Document
--- begin ---

Governor Newsom’s Newly-Created Housing Accountability Unit Marks First Year

Photo by Brandon Griggs on Unsplash
Photo by Brandon Griggs on Unsplash

Department of Housing and Community Development Has Cleared the Way for Nearly 3,500 New Homes over Two Years

Special to the Vanguard

SACRAMENTO. CA – One year ago, Governor Gavin Newsom launched the Housing Accountability Unit at the California Department of Housing and Community Development (HCD) with the goal of increasing stringent enforcement and oversight at the local level to create more housing, faster in California. Since 2020, HCD has helped to clear the way for nearly 3,500 new homes, with about half of those as a result of the Housing Accountability Unit’s work in the last year.

“The housing crisis we are experiencing in California was decades in the making, but we are taking aggressive steps with an all-of-the-above approach, which includes unprecedented actions to bring about accountability at the local level,” said Governor Newsom. “Understanding that we have no time to waste, in just one year, the Housing Accountability Unit has moved with a fierce intensity to break the status quo and remove bureaucratic roadblocks.”

Under Governor Newsom, for the first time in state history, local governments are being held accountable to meet their housing targets, with a statewide goal of reaching 2.5 million new units by 2030 – 1 million of which must be affordable. To help reach this goal, the Housing Accountability Unit has worked with local jurisdictions to provide technical assistance and review of policies that often hinders the building of housing throughout the state. In their first year, the unit opened the door to nearly 1,700 new homes, with over 600 being affordable housing.

--- end ---

Stated task 1
Gather every line of the entries that contains the string "Upload", matching case exactly.
The Housing Accountability Unit article and the entries that come next are unrelated material.

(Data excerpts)
--- begin ---

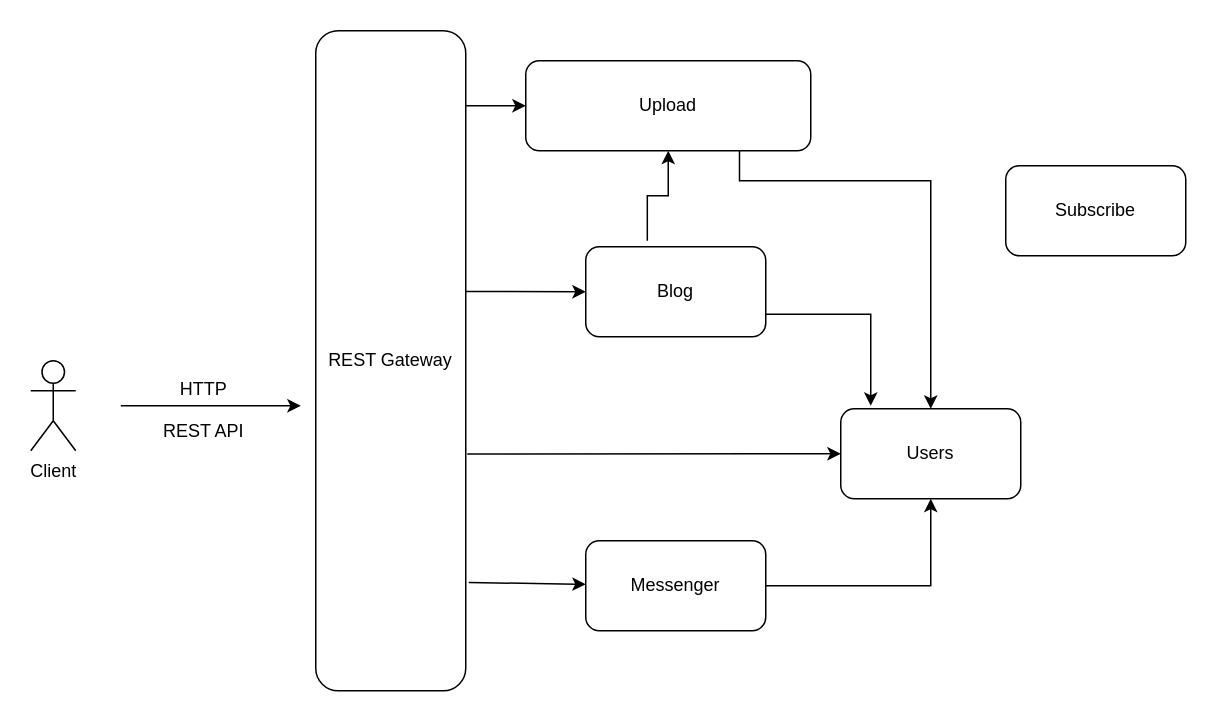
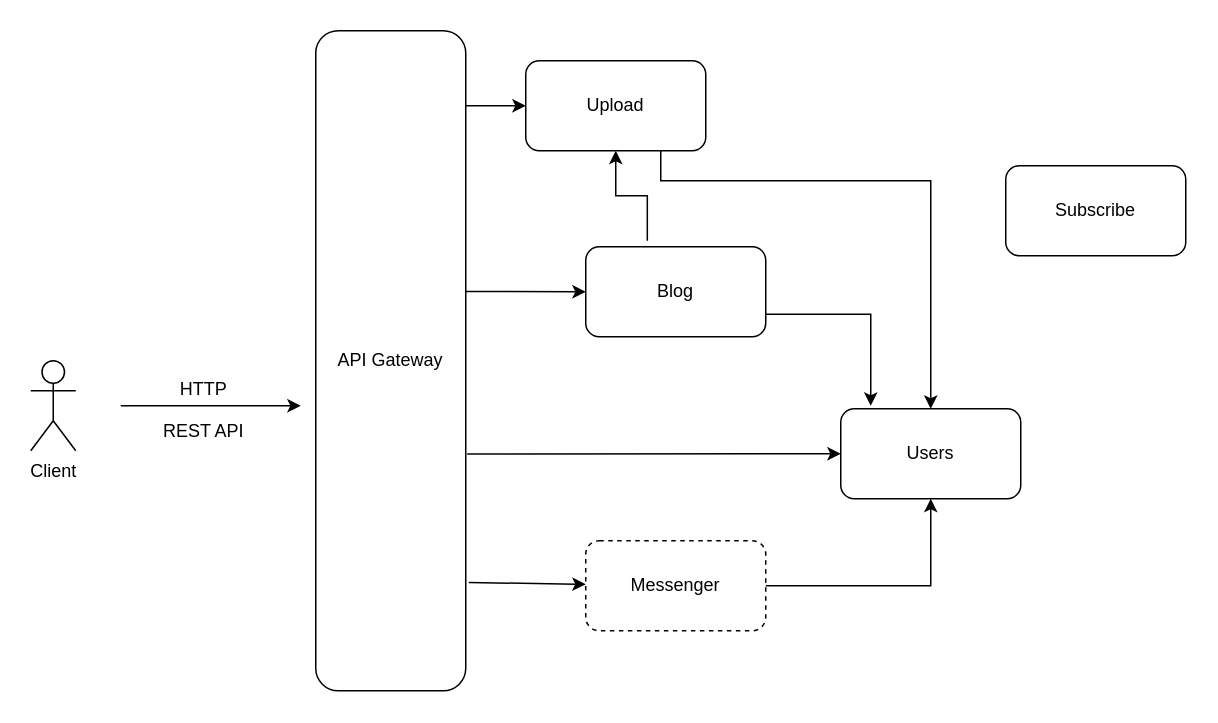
  <mxCell id="0" />
  <mxCell id="1" parent="0" />
  <mxCell id="2" value="Users" style="rounded=1;whiteSpace=wrap;html=1;" vertex="1" parent="1"><mxGeometry x="560" y="272" width="120" height="60" as="geometry" /></mxCell>
  <mxCell id="3" value="Blog" style="rounded=1;whiteSpace=wrap;html=1;" vertex="1" parent="1"><mxGeometry x="390" y="164" width="120" height="60" as="geometry" /></mxCell>
- <mxCell id="4" value="Messenger" style="rounded=1;whiteSpace=wrap;html=1;" vertex="1" parent="1"><mxGeometry x="390" y="360" width="120" height="60" as="geometry" /></mxCell>
+ <mxCell id="4" value="Messenger" style="rounded=1;whiteSpace=wrap;html=1;dashed=1;" vertex="1" parent="1"><mxGeometry x="390" y="360" width="120" height="60" as="geometry" /></mxCell>
  <mxCell id="5" value="Subscribe" style="rounded=1;whiteSpace=wrap;html=1;" vertex="1" parent="1"><mxGeometry x="670" y="110" width="120" height="60" as="geometry" /></mxCell>
- <mxCell id="6" value="Upload" style="rounded=1;whiteSpace=wrap;html=1;" vertex="1" parent="1"><mxGeometry x="350" y="40" width="190" height="60" as="geometry" /></mxCell>
- <mxCell id="7" value="REST Gateway" style="rounded=1;whiteSpace=wrap;html=1;" vertex="1" parent="1"><mxGeometry x="210" y="20" width="100" height="440" as="geometry" /></mxCell>
+ <mxCell id="6" value="Upload" style="rounded=1;whiteSpace=wrap;html=1;" vertex="1" parent="1"><mxGeometry x="350" y="40" width="120" height="60" as="geometry" /></mxCell>
+ <mxCell id="7" value="API Gateway" style="rounded=1;whiteSpace=wrap;html=1;" vertex="1" parent="1"><mxGeometry x="210" y="20" width="100" height="440" as="geometry" /></mxCell>
  <mxCell id="8" value="" style="endArrow=classic;html=1;rounded=0;exitX=1.01;exitY=0.485;exitDx=0;exitDy=0;exitPerimeter=0;entryX=0;entryY=0.5;entryDx=0;entryDy=0;" edge="1" parent="1" target="2"><mxGeometry width="50" height="50" relative="1" as="geometry"><mxPoint x="311" y="302.2" as="sourcePoint" /><mxPoint x="510" y="370" as="targetPoint" /></mxGeometry></mxCell>
  <mxCell id="9" value="" style="endArrow=classic;html=1;rounded=0;exitX=1.02;exitY=0.836;exitDx=0;exitDy=0;exitPerimeter=0;" edge="1" parent="1" source="7" target="4"><mxGeometry width="50" height="50" relative="1" as="geometry"><mxPoint x="460" y="390" as="sourcePoint" /><mxPoint x="510" y="340" as="targetPoint" /></mxGeometry></mxCell>
  <mxCell id="10" value="" style="edgeStyle=elbowEdgeStyle;elbow=horizontal;endArrow=classic;html=1;rounded=0;exitX=1;exitY=0.5;exitDx=0;exitDy=0;entryX=0.5;entryY=1;entryDx=0;entryDy=0;" edge="1" parent="1" source="4" target="2"><mxGeometry width="50" height="50" relative="1" as="geometry"><mxPoint x="600" y="440" as="sourcePoint" /><mxPoint x="650" y="390" as="targetPoint" /><Array as="points"><mxPoint x="620" y="350" /></Array></mxGeometry></mxCell>
  <mxCell id="11" value="" style="edgeStyle=elbowEdgeStyle;elbow=horizontal;endArrow=classic;html=1;rounded=0;exitX=1;exitY=0.75;exitDx=0;exitDy=0;" edge="1" parent="1" source="3"><mxGeometry width="50" height="50" relative="1" as="geometry"><mxPoint x="460" y="390" as="sourcePoint" /><mxPoint x="580" y="270" as="targetPoint" /><Array as="points"><mxPoint x="580" y="240" /></Array></mxGeometry></mxCell>
  <mxCell id="12" value="" style="edgeStyle=elbowEdgeStyle;elbow=vertical;endArrow=classic;html=1;rounded=0;entryX=0.5;entryY=1;entryDx=0;entryDy=0;exitX=0.342;exitY=-0.067;exitDx=0;exitDy=0;exitPerimeter=0;" edge="1" parent="1" source="3" target="6"><mxGeometry width="50" height="50" relative="1" as="geometry"><mxPoint x="430" y="150" as="sourcePoint" /><mxPoint x="410" y="90" as="targetPoint" /></mxGeometry></mxCell>
  <mxCell id="13" value="" style="endArrow=classic;html=1;rounded=0;exitX=1;exitY=0.395;exitDx=0;exitDy=0;exitPerimeter=0;entryX=0;entryY=0.5;entryDx=0;entryDy=0;" edge="1" parent="1" source="7" target="3"><mxGeometry width="50" height="50" relative="1" as="geometry"><mxPoint x="330" y="250" as="sourcePoint" /><mxPoint x="380" y="200" as="targetPoint" /></mxGeometry></mxCell>
  <mxCell id="14" value="" style="endArrow=classic;html=1;rounded=0;" edge="1" parent="1"><mxGeometry width="50" height="50" relative="1" as="geometry"><mxPoint x="80" y="270" as="sourcePoint" /><mxPoint x="200" y="270" as="targetPoint" /></mxGeometry></mxCell>
  <mxCell id="15" value="Client" style="shape=umlActor;verticalLabelPosition=bottom;verticalAlign=top;html=1;outlineConnect=0;" vertex="1" parent="1"><mxGeometry x="20" y="240" width="30" height="60" as="geometry" /></mxCell>
  <mxCell id="16" value="HTTP" style="text;html=1;align=center;verticalAlign=middle;resizable=0;points=[];autosize=1;strokeColor=none;fillColor=none;" vertex="1" parent="1"><mxGeometry x="110" y="244" width="50" height="30" as="geometry" /></mxCell>
  <mxCell id="17" value="REST API" style="text;html=1;align=center;verticalAlign=middle;resizable=0;points=[];autosize=1;strokeColor=none;fillColor=none;" vertex="1" parent="1"><mxGeometry x="95" y="272" width="80" height="30" as="geometry" /></mxCell>
  <mxCell id="18" value="" style="endArrow=classic;html=1;rounded=0;entryX=0;entryY=0.5;entryDx=0;entryDy=0;" edge="1" parent="1" target="6"><mxGeometry width="50" height="50" relative="1" as="geometry"><mxPoint x="310" y="70" as="sourcePoint" /><mxPoint x="360" y="30" as="targetPoint" /></mxGeometry></mxCell>
  <mxCell id="19" value="" style="edgeStyle=elbowEdgeStyle;elbow=vertical;endArrow=classic;html=1;rounded=0;entryX=0.5;entryY=0;entryDx=0;entryDy=0;exitX=0.75;exitY=1;exitDx=0;exitDy=0;" edge="1" parent="1" source="6" target="2"><mxGeometry width="50" height="50" relative="1" as="geometry"><mxPoint x="390" y="260" as="sourcePoint" /><mxPoint x="440" y="210" as="targetPoint" /><Array as="points"><mxPoint x="540" y="120" /></Array></mxGeometry></mxCell>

--- end ---

Stated task 2
List every count of homes or housing units that the Housing Accountability Unit article gives.

Exercise answer 1
- <mxCell id="6" value="Upload" style="rounded=1;whiteSpace=wrap;html=1;" vertex="1" parent="1"><mxGeometry x="350" y="40" width="190" height="60" as="geometry" /></mxCell>
+ <mxCell id="6" value="Upload" style="rounded=1;whiteSpace=wrap;html=1;" vertex="1" parent="1"><mxGeometry x="350" y="40" width="120" height="60" as="geometry" /></mxCell>

Exercise answer 2
- Nearly 3,500 new homes cleared since 2020
- 2.5 million new units as the statewide goal by 2030
- 1 million of those units required to be affordable
- Nearly 1,700 new homes opened up by the unit in its first year
- Over 600 of those homes being affordable housing